According to an article in the Harvard Business Review, the rescue story of the “Los 33” teaches leaders that, when faced with time pressures, threats to survival and chaotic environments, leaders need to pursue two simultaneous paths: they need to both direct the action and enable innovation.

The Chilean rescue mission faced almost impossible odds -- the large number of miners trapped, the depth of their captivity, the lack of ventilation, the unstable rock formation, the eyes of the world upon them, and organizing the hundreds of people from various organizations and countries who had arrived to offer their help. Where should the rescue mission start? How could they organize this crucial effort?

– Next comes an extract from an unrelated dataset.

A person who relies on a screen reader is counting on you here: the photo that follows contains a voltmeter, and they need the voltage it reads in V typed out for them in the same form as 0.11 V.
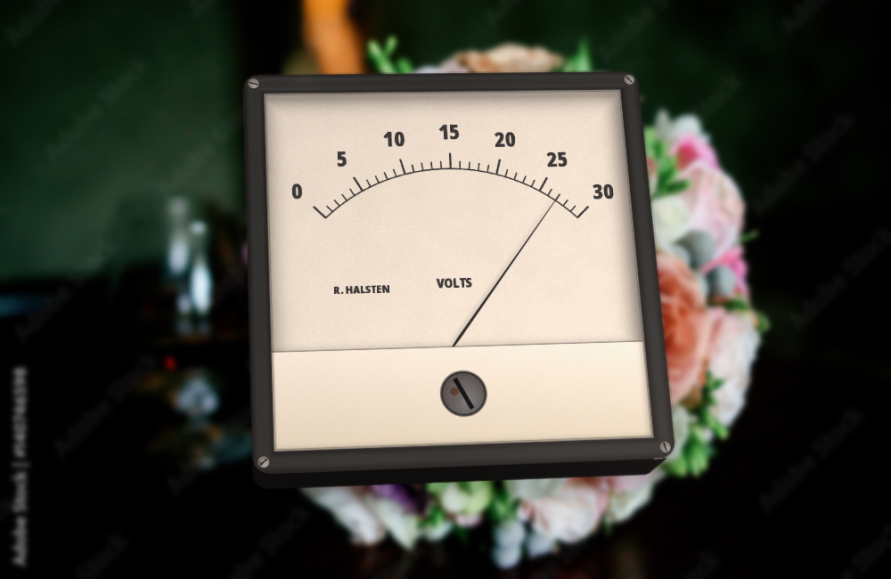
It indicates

Despite these odds, the mission was successful because appointed mission leader Andre Sougarret, an engineer and mining executive, realized “the challenge had to be broken into two parts.”

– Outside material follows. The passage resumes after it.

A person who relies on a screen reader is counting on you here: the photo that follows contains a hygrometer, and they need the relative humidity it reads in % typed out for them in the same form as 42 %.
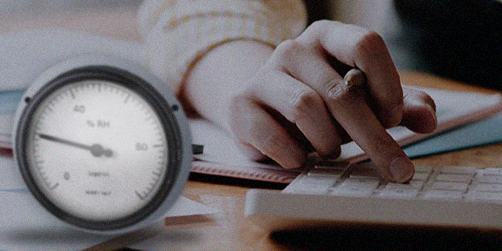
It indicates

First, they had to locate and contact the miners. Second, they had to empower a large group to brainstorm and pursue various methods of extracting the 33 miners. Sougarret was able to both “control and empower,” directing the first task, while empowering others to pursue the second.

“This parallel processing,” notes the article, “which became a hallmark of the operation, is actually a requirement of success in chaotic environments.”

To implement both approaches, leaders need to perform three overlapping tasks. They must:

  • Envision the situation and articulate hope;
  • Enroll a team and motivate them to help; and
  • Engage in the work of change.

These activities are not necessarily done in a linear order, either. In times of great stress and chaos, leaders must move back and forth between these three tasks.

Flexibility and attention help leaders move quickly between the tasks of “envision, enroll and engage.” The “Los 33” were rescued safely in part because the rescue leadership did not rely on any one rigid approach to leadership, but rather was willing to continually assess and integrate all three of these tasks, while both directing and enabling the action.

For Christian leaders, what is important about this story is not only that the leadership plan saved the lives of 33 miners, but that this style of leadership also opens Christian leaders to how God might be at work in our teams, our communities or our congregations.

The “control and empower” style helps us take seriously our own tasks, as well as our responsibility to enable our coworkers in the kingdom to explore theirs.